GIVEN PASSAGE
## Begin

Treasury has awarded contracts for 11 research projects under the Financial Empowerment Innovation Fund. These projects will develop, test, and evaluate new ways to empower Americans with their finances and help them access safe and affordable financial products and services. These research projects focus on several areas including: promoting more informed decision making in higher education, promoting innovations in payments and savings, and bringing dynamic financial education to more classrooms.
New insights and innovation are needed in each of these areas. Rates of saving for short term needs and long term goals like retirement are particularly low among low- and moderate-income families. At the same time, students need guidance on higher education decisions, and far too many Americans are burdened by large student loan debts. Individuals who lack access to safe and affordable financial services are often turning to high-cost options to meet their transaction and credit needs, and too many young people enter adulthood without a grounding in financial concepts.
Through the Innovation Fund, Treasury will support research and analysis by some of the nation’s leading innovators and research institutions – research that will develop knowledge and insights, and identify new and effective practices in these areas.
In April, we requested proposals to spur new thinking in financial services and products. Many organizations submitted proposals including national research firms, advocacy organizations, state and local governments, community banks, credit unions, card providers, technology and development firms, institutions of higher education, and nonprofit and for-profit organizations.
After a competitive process, we were pleased to award $6.2 million to the following 11 research projects in the following areas. Stay tuned as these projects help to inform policymakers and the financial services marketplace.
Center for Financial Security – University of Wisconsin-Madison
Evaluation of an Experiential Elementary School Classroom-Based Financial Education Curriculum
The project will conduct a large-scale randomized controlled trial evaluation to examine the My Classroom Economy financial education curriculum that provides 4th- and 5th-grade students with hands-on learning experience in making spending and saving decisions in a simulated economy. It will involve a study of students in upwards of 100 elementary school classrooms across the nation. The research will examine changes in the students’ knowledge as well as attitudes and behavior around financial matters. It will also assess the effects of variations in the intensity of the curriculum, approaches for teacher training, and parents’ perceptions of the curriculum.
Center for Social Development – Washington University
myRA at Tax Time
This research project will examine strategies to enable tax filers to open and fund myRA accounts and other retirement savings accounts at tax time via Intuit’s online tax preparation service. The project will also test the effects of behaviorally informed messages that encourage tax filers to open and fund accounts with tax refunds.
Develop and Evaluate an Innovative Financial Capability Framework for High School Students
This research project will develop, test and evaluate a strategy to teach financial capability to high school students. This strategy includes: a hands-on financial capability curriculum; access to the mobile game Thrive ‘n’ Shine; teacher training; and student access to savings accounts. The curriculum will satisfy state financial education class requirements for high school seniors. The evaluation of this strategy employs a randomized controlled trial study design. The Economics Center: Education Division is developing the curriculum and teacher training components. The Cincinnati Ohio Police Federal Credit Union is providing the students with access to savings accounts.
Research on College Decisions and Whether Information about Projected Return on Investment would Influence Prospective Students’ Choices
This research project will explore how students and families from across the academic, socioeconomic, and geographic spectrums make choices about attending college. It will focus on whether information about the return on the investment of higher education, such as projected labor market outcomes, salaries, and the job success of graduates, affect students’ decisions on where to attend school. The research will involve students who attend public high schools throughout the Commonwealth of Virginia.

## End

DATASET
## Begin

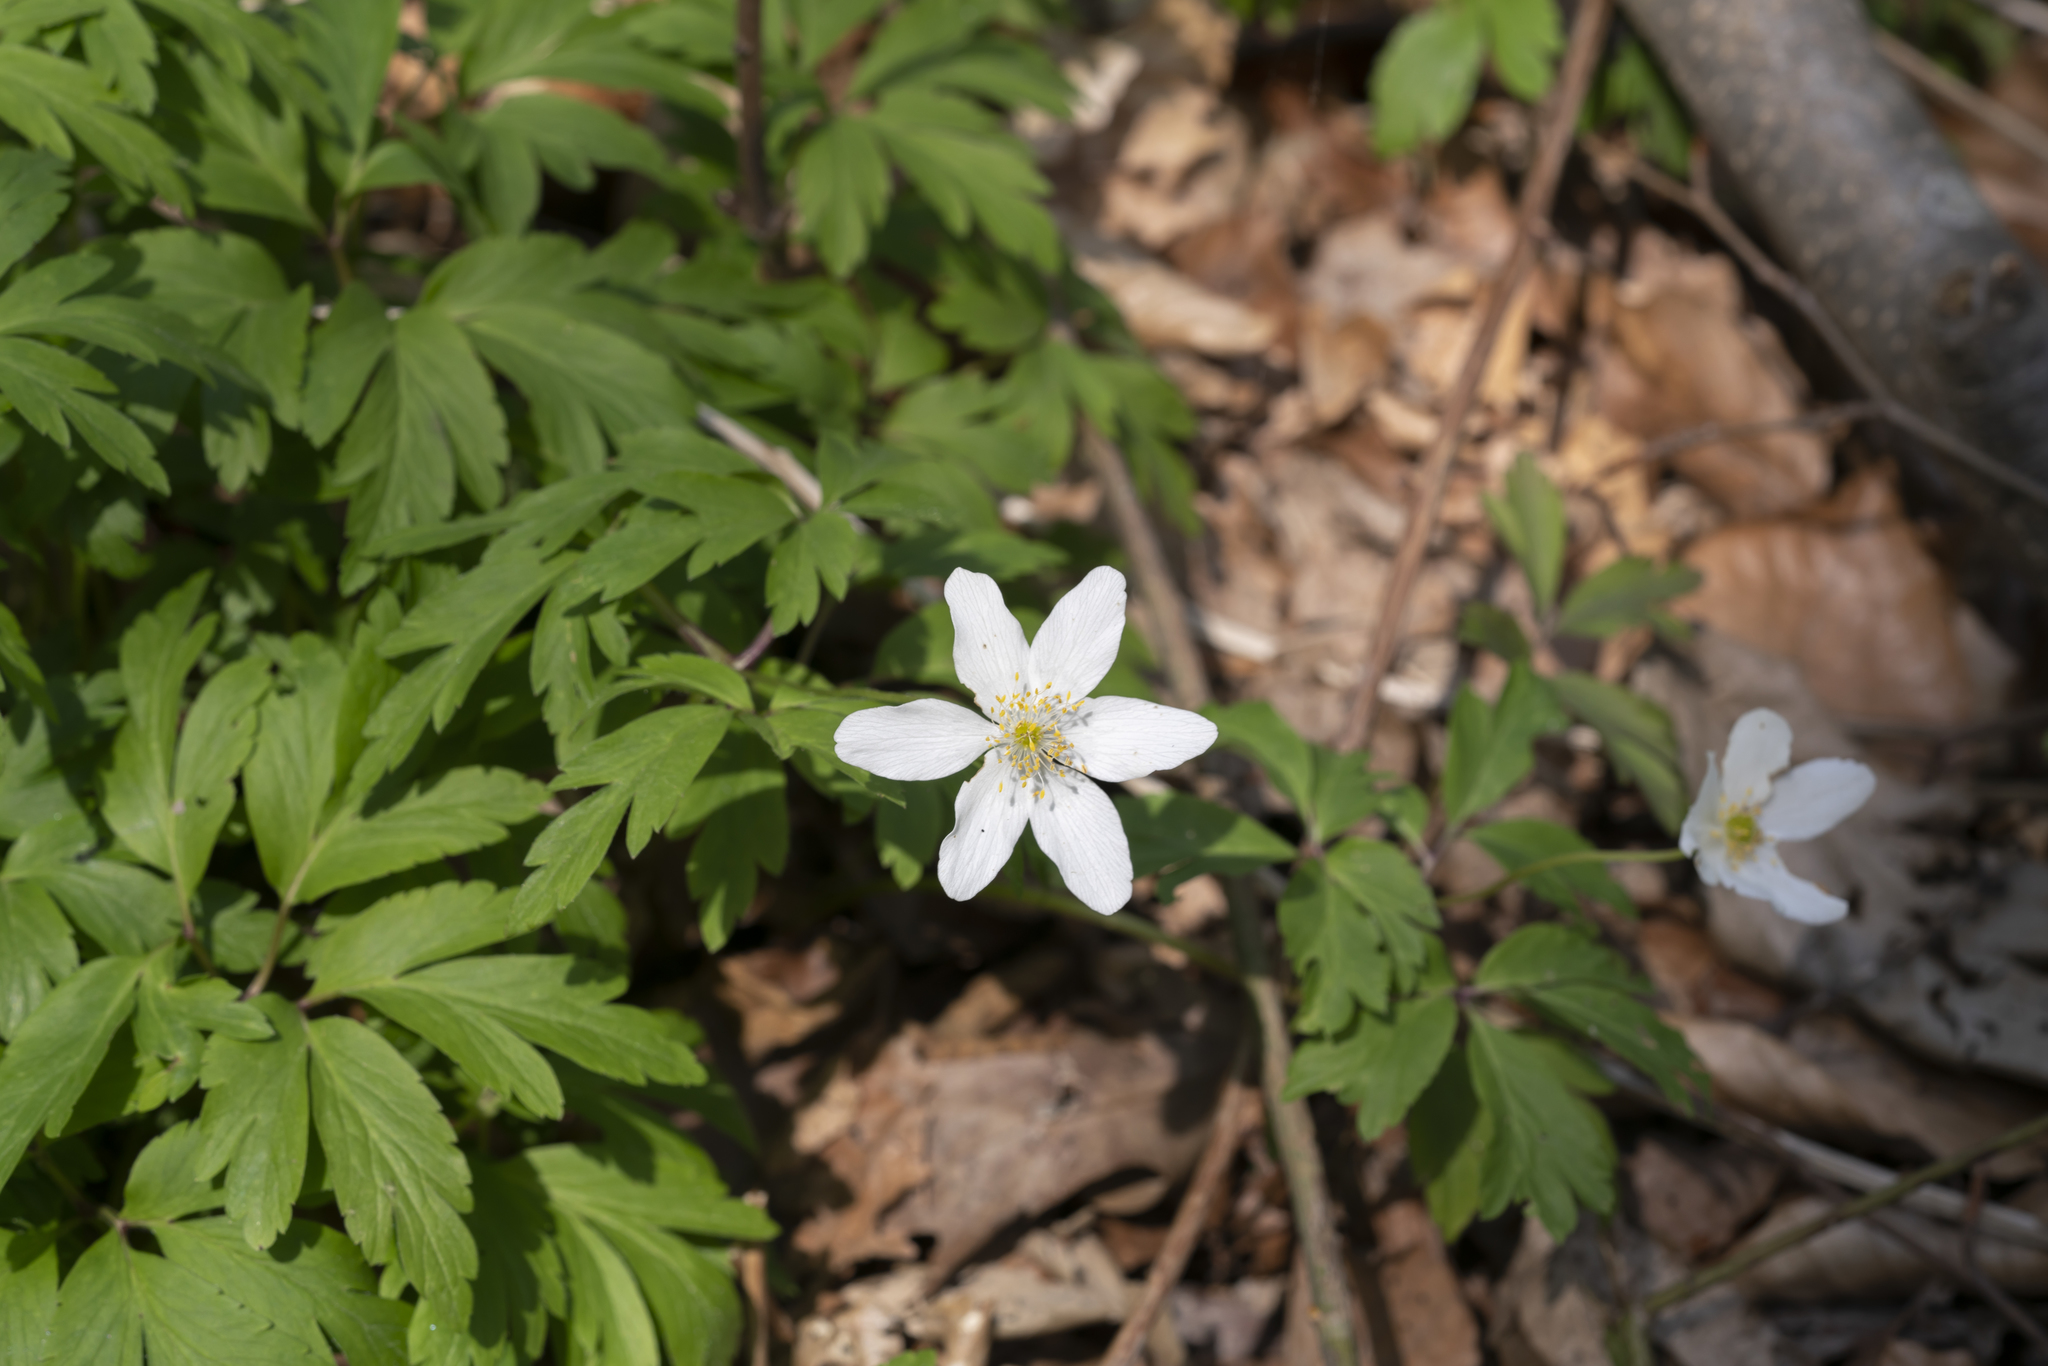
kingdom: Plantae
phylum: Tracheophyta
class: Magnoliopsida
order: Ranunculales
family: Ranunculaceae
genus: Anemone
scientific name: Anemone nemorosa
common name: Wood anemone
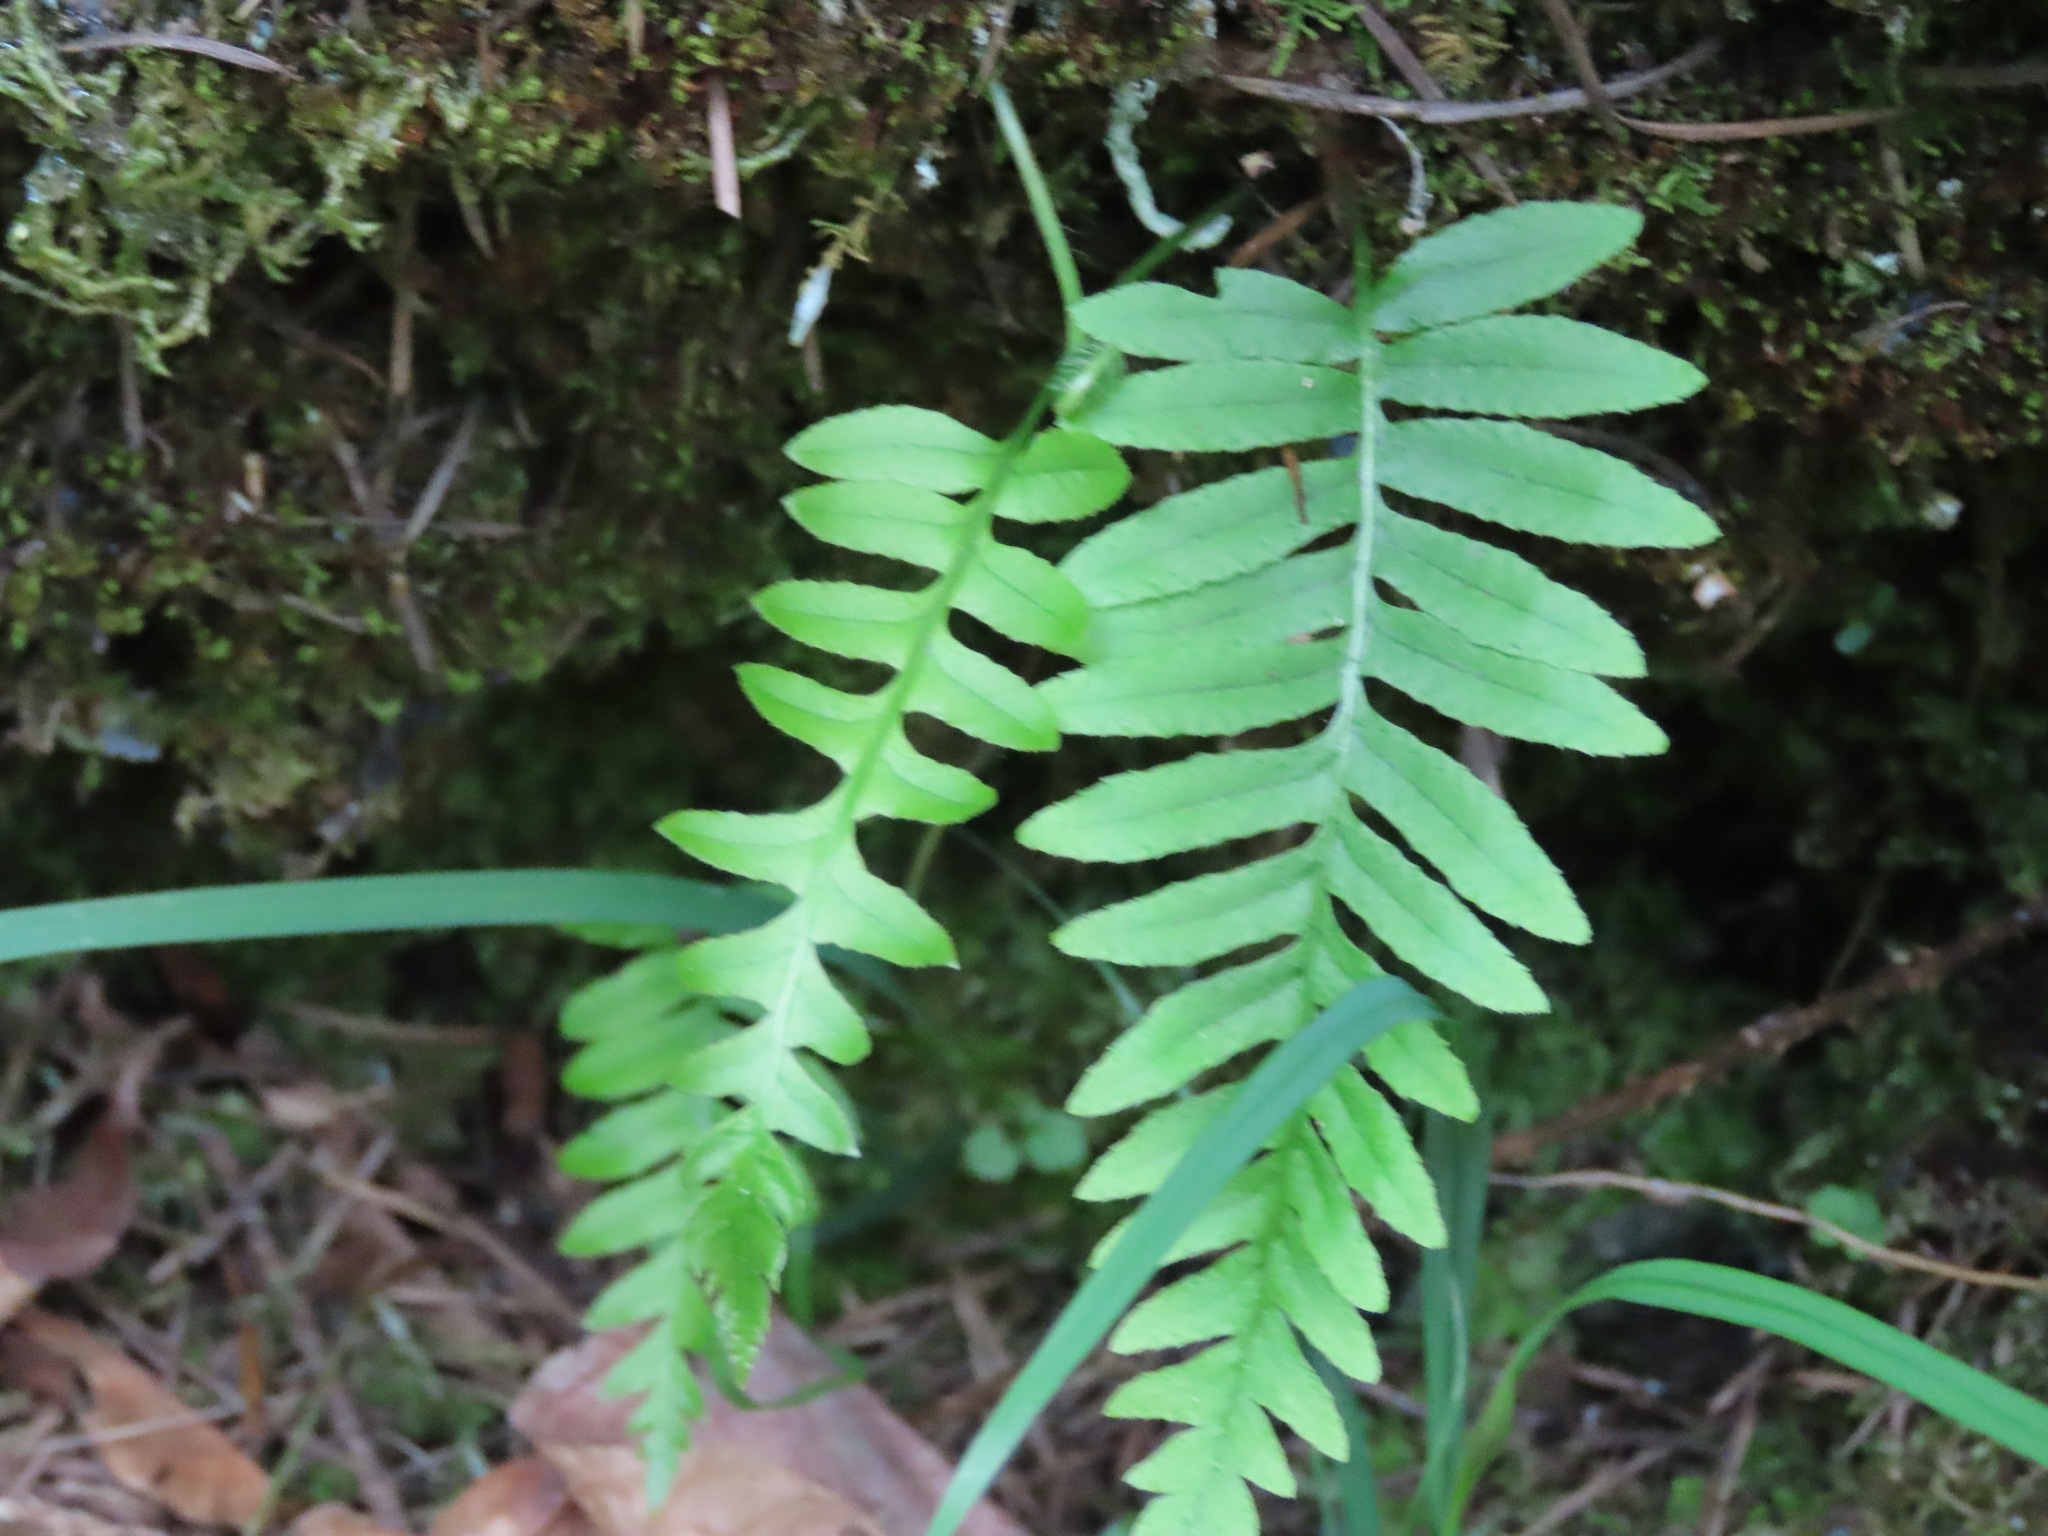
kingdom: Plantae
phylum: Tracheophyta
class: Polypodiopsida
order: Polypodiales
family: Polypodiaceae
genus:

## End

GOAL
Copy the stretch of the Treasury announcement from "In April, we" through "financial services marketplace.", renaming "proposals" as "applications".

TASK SOLUTION
In April, we requested applications to spur new thinking in financial services and products. Many organizations submitted applications including national research firms, advocacy organizations, state and local governments, community banks, credit unions, card providers, technology and development firms, institutions of higher education, and nonprofit and for-profit organizations.
After a competitive process, we were pleased to award $6.2 million to the following 11 research projects in the following areas. Stay tuned as these projects help to inform policymakers and the financial services marketplace.